What you are asked to do: Look below for the line containing "right knee: (43, 522, -1)"; from there through the line containing "right shoulder: (535, 406, -1)", both lines included, please set down each line exactly and nothing else.

(Data excerpts)
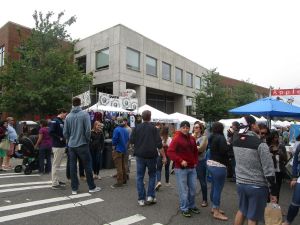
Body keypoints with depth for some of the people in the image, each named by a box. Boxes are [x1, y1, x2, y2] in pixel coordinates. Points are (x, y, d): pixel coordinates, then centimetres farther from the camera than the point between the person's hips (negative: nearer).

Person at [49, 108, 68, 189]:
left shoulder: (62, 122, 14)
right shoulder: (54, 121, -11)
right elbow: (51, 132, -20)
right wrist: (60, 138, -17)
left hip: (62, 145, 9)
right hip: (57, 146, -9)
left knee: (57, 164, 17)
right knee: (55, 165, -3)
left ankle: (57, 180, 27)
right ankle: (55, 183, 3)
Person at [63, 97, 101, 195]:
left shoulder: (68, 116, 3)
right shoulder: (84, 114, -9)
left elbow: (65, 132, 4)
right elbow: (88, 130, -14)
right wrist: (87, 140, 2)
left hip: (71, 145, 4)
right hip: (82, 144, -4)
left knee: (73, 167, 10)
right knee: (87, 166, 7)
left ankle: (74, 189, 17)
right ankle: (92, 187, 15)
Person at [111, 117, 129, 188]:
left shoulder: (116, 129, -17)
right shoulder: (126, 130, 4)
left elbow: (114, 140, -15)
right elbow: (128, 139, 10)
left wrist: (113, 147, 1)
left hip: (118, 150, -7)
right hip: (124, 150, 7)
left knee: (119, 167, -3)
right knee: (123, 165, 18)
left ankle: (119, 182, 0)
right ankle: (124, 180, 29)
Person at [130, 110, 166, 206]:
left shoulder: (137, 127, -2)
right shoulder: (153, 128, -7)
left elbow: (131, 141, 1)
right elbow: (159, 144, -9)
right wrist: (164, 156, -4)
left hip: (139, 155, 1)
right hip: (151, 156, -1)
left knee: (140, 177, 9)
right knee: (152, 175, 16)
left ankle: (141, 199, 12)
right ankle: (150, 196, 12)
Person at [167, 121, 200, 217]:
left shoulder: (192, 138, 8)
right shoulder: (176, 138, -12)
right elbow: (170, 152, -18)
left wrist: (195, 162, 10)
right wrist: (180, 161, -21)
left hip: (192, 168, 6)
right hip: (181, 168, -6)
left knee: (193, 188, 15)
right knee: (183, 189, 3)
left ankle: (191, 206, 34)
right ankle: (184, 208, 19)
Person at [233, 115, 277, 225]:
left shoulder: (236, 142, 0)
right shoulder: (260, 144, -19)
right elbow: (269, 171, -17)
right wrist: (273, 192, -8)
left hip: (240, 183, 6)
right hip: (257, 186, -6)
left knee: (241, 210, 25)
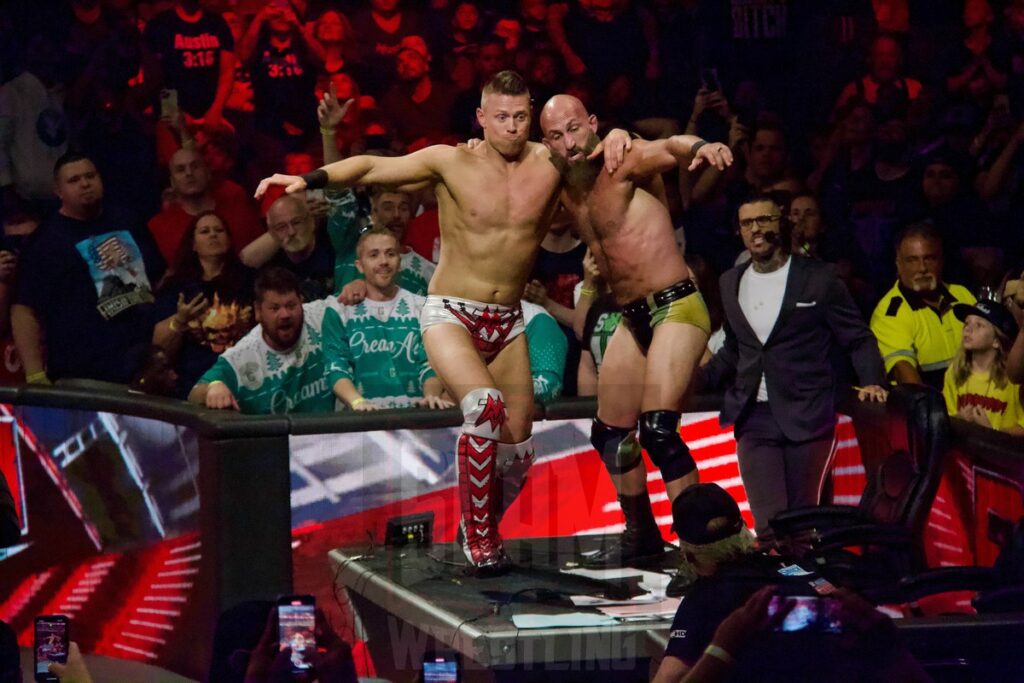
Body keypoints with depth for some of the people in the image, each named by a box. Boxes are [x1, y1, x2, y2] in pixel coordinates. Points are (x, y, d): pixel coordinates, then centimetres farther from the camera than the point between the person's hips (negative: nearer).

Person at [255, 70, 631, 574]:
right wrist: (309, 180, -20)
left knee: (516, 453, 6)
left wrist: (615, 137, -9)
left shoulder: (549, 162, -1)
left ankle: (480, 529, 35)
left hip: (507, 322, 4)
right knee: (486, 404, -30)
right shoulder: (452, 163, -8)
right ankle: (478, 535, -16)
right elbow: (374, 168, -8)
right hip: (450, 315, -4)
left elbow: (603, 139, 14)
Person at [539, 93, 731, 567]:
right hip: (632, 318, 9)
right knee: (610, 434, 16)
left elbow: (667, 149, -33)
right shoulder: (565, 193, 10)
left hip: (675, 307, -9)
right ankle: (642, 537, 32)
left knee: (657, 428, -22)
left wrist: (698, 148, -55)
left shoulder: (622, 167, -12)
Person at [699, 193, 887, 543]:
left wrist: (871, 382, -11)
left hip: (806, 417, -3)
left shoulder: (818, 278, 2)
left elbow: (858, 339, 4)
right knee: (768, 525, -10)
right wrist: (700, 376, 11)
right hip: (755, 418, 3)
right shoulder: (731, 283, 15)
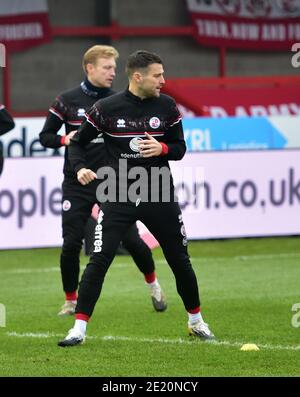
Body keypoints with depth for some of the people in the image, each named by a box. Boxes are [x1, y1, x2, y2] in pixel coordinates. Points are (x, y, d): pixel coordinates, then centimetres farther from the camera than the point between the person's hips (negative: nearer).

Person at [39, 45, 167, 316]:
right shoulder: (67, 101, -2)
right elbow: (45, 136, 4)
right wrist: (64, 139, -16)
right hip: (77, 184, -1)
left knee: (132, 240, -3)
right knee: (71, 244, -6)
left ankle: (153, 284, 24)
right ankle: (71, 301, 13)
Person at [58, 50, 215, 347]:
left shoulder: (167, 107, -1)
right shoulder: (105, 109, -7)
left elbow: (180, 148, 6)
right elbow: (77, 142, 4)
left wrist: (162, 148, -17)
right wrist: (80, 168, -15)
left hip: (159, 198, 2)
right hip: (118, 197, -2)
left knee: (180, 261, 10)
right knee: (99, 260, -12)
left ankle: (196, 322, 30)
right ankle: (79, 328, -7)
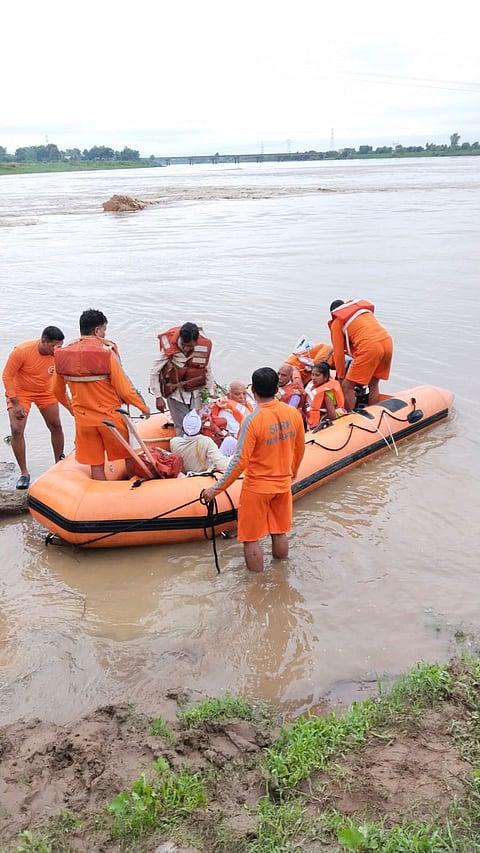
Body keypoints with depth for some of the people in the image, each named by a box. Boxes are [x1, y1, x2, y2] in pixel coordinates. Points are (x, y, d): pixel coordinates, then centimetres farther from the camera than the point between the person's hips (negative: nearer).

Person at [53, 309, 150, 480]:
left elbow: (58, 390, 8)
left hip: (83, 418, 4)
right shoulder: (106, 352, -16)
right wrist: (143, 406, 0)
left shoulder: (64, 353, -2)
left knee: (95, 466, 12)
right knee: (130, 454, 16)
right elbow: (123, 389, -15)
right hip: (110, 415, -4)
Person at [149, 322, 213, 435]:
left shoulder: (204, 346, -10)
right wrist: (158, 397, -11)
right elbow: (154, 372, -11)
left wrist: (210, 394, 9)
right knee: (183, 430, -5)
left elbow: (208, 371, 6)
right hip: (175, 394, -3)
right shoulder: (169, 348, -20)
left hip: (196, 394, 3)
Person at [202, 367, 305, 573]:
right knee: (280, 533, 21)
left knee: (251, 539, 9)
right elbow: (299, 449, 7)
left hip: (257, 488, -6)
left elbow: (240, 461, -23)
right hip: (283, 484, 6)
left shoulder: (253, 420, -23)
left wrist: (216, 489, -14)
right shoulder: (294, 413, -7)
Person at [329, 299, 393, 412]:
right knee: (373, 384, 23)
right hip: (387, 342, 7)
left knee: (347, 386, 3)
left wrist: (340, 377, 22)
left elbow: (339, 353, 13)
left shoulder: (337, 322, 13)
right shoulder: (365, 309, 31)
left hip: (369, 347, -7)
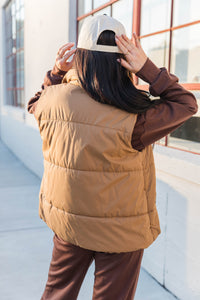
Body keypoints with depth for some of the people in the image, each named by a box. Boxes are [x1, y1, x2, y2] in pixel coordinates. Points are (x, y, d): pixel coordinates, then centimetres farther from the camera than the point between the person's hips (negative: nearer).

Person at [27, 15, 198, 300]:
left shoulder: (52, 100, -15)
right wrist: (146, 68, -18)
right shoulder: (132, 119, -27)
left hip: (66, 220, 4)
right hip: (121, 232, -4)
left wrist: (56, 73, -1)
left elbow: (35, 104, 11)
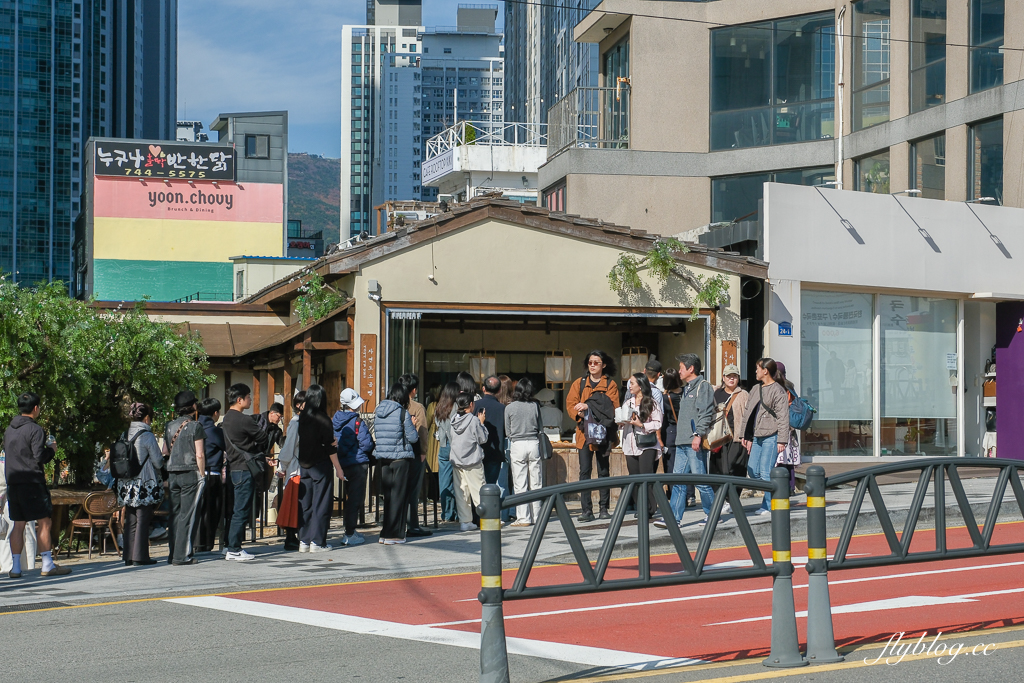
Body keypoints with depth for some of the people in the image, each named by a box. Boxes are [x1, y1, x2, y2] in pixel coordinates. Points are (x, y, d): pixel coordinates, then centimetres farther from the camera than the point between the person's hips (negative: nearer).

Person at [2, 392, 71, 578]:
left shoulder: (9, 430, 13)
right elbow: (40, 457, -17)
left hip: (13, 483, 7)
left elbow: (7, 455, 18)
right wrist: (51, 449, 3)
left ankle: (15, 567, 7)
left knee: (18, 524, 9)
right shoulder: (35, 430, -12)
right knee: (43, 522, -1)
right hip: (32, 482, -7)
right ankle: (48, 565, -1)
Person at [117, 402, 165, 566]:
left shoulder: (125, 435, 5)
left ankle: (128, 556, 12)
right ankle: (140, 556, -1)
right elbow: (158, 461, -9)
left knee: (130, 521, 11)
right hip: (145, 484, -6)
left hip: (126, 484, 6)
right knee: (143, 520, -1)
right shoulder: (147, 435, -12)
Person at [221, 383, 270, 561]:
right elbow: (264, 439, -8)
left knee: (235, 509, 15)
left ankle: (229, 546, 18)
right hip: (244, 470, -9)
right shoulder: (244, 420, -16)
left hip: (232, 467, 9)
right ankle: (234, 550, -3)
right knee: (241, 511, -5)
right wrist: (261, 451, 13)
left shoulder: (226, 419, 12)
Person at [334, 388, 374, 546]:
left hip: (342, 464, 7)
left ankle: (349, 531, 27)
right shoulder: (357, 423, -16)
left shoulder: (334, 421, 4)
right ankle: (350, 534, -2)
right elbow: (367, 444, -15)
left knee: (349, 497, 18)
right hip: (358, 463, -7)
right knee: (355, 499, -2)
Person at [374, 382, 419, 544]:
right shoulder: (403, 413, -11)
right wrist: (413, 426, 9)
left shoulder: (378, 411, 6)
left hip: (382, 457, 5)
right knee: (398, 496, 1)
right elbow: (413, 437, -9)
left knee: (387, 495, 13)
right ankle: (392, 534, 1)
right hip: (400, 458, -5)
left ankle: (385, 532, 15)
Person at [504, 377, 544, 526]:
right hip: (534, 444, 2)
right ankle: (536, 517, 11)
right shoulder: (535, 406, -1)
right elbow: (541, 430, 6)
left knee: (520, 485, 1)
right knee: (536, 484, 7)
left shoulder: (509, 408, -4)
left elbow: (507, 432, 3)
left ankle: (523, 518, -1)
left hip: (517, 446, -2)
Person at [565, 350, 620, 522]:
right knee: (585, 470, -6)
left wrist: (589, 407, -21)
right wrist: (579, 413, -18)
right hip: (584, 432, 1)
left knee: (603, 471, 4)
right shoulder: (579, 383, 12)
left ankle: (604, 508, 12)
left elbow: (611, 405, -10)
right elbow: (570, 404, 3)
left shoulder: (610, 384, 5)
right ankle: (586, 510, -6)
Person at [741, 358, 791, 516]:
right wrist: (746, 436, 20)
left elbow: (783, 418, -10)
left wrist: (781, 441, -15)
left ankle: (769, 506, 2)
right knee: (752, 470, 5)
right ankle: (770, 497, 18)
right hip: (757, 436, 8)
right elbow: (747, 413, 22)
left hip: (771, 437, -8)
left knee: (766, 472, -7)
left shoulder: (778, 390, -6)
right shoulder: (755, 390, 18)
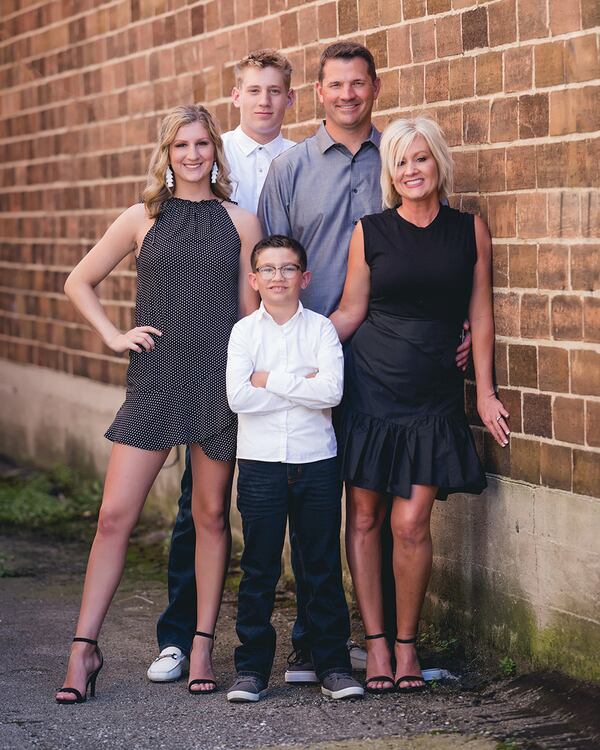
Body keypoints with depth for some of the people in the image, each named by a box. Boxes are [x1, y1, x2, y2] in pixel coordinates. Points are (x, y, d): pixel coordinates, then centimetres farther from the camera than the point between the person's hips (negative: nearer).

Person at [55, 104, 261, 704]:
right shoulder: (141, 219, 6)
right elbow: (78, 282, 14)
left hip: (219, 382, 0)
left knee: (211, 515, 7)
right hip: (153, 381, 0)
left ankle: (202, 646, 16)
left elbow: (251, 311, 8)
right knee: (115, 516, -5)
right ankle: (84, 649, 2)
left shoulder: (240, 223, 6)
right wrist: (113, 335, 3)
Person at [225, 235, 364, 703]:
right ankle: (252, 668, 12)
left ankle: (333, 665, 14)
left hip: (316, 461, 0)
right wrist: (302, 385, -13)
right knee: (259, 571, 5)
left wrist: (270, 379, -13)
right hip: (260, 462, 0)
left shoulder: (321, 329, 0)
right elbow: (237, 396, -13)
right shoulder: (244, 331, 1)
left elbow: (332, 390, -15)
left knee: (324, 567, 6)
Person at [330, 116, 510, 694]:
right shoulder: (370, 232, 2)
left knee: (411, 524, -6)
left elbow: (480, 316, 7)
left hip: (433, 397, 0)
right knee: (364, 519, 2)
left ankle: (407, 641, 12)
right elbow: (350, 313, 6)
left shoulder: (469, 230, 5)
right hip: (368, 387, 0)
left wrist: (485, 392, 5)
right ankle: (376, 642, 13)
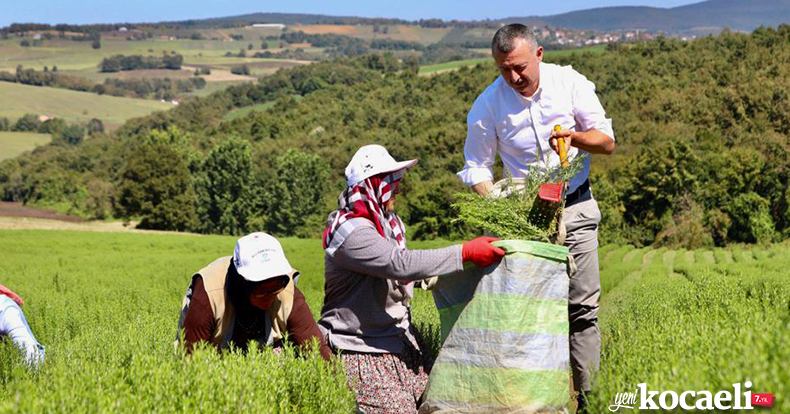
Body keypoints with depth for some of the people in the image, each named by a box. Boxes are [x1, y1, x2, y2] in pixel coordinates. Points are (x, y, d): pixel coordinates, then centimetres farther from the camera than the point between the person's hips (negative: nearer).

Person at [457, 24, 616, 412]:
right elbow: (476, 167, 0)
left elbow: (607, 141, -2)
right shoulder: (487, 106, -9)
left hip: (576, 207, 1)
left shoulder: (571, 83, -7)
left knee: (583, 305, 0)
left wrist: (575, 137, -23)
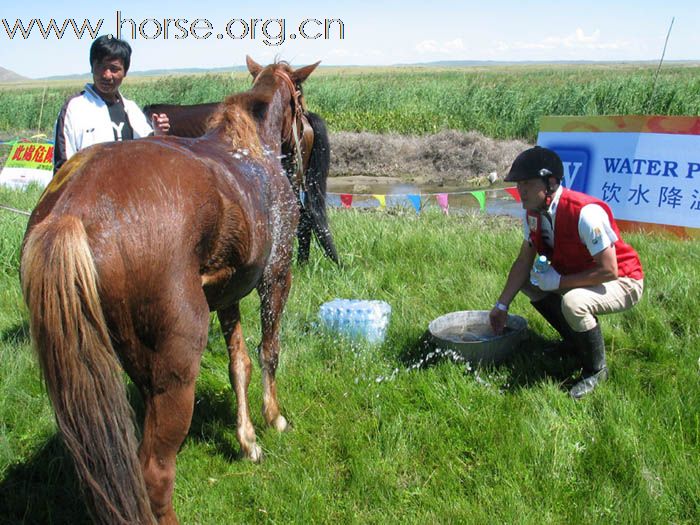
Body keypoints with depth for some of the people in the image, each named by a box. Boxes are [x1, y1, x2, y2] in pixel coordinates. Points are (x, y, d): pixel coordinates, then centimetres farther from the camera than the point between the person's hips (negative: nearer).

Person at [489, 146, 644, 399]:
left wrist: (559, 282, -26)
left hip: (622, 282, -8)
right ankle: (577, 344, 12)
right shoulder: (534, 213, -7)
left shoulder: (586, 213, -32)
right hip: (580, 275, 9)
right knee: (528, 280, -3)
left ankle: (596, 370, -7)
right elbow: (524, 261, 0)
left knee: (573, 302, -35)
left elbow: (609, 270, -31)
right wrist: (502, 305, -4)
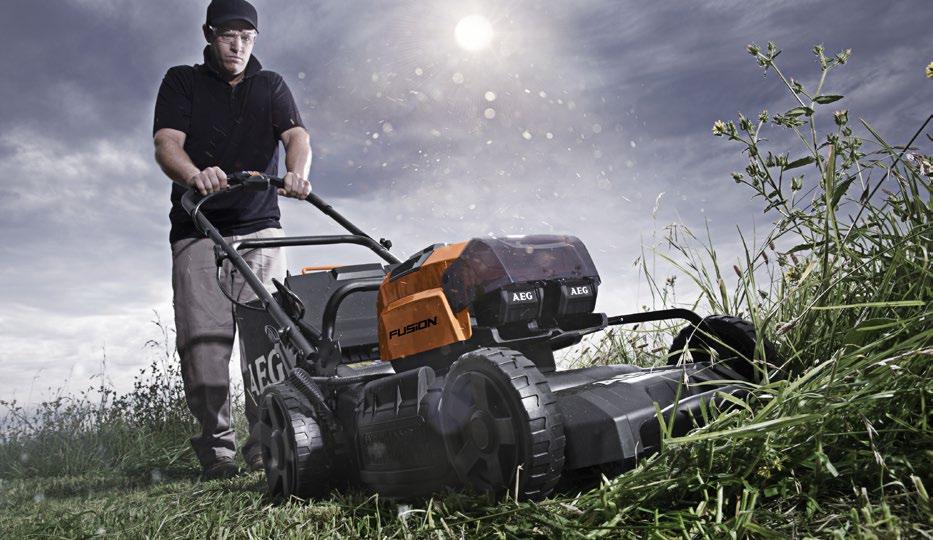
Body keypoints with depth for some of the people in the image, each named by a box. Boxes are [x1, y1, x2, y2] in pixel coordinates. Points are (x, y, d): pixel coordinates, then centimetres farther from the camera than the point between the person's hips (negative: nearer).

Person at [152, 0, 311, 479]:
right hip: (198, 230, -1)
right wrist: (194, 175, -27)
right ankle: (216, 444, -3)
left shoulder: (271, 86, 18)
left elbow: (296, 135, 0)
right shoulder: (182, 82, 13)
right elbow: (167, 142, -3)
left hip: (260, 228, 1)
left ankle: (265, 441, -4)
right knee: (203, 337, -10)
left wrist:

Your response:
right knee: (43, 522, -1)
right hip: (32, 482, -7)
right ankle: (48, 565, -1)
Person at [117, 402, 165, 566]:
left shoulder: (125, 435, 5)
left ankle: (128, 556, 12)
right ankle: (140, 556, -1)
right elbow: (158, 461, -9)
left knee: (130, 521, 11)
right hip: (145, 484, -6)
left hip: (126, 484, 6)
right knee: (143, 520, -1)
right shoulder: (147, 435, -12)
Person at [221, 383, 270, 561]:
right elbow: (264, 439, -8)
left knee: (235, 509, 15)
left ankle: (229, 546, 18)
right hip: (244, 470, -9)
right shoulder: (244, 420, -16)
left hip: (232, 467, 9)
right ankle: (234, 550, -3)
right knee: (241, 511, -5)
right wrist: (261, 451, 13)
left shoulder: (226, 419, 12)
Person at [334, 388, 374, 546]:
left hip: (342, 464, 7)
left ankle: (349, 531, 27)
right shoulder: (357, 423, -16)
left shoulder: (334, 421, 4)
right ankle: (350, 534, -2)
right elbow: (367, 444, -15)
left knee: (349, 497, 18)
right hip: (358, 463, -7)
right knee: (355, 499, -2)
Person at [374, 382, 419, 544]:
right shoulder: (403, 413, -11)
right wrist: (413, 426, 9)
left shoulder: (378, 411, 6)
left hip: (382, 457, 5)
right knee: (398, 496, 1)
right elbow: (413, 437, -9)
left knee: (387, 495, 13)
right ankle: (392, 534, 1)
right hip: (400, 458, -5)
left ankle: (385, 532, 15)
Person at [504, 377, 544, 526]:
right hip: (534, 444, 2)
right ankle: (536, 517, 11)
right shoulder: (535, 406, -1)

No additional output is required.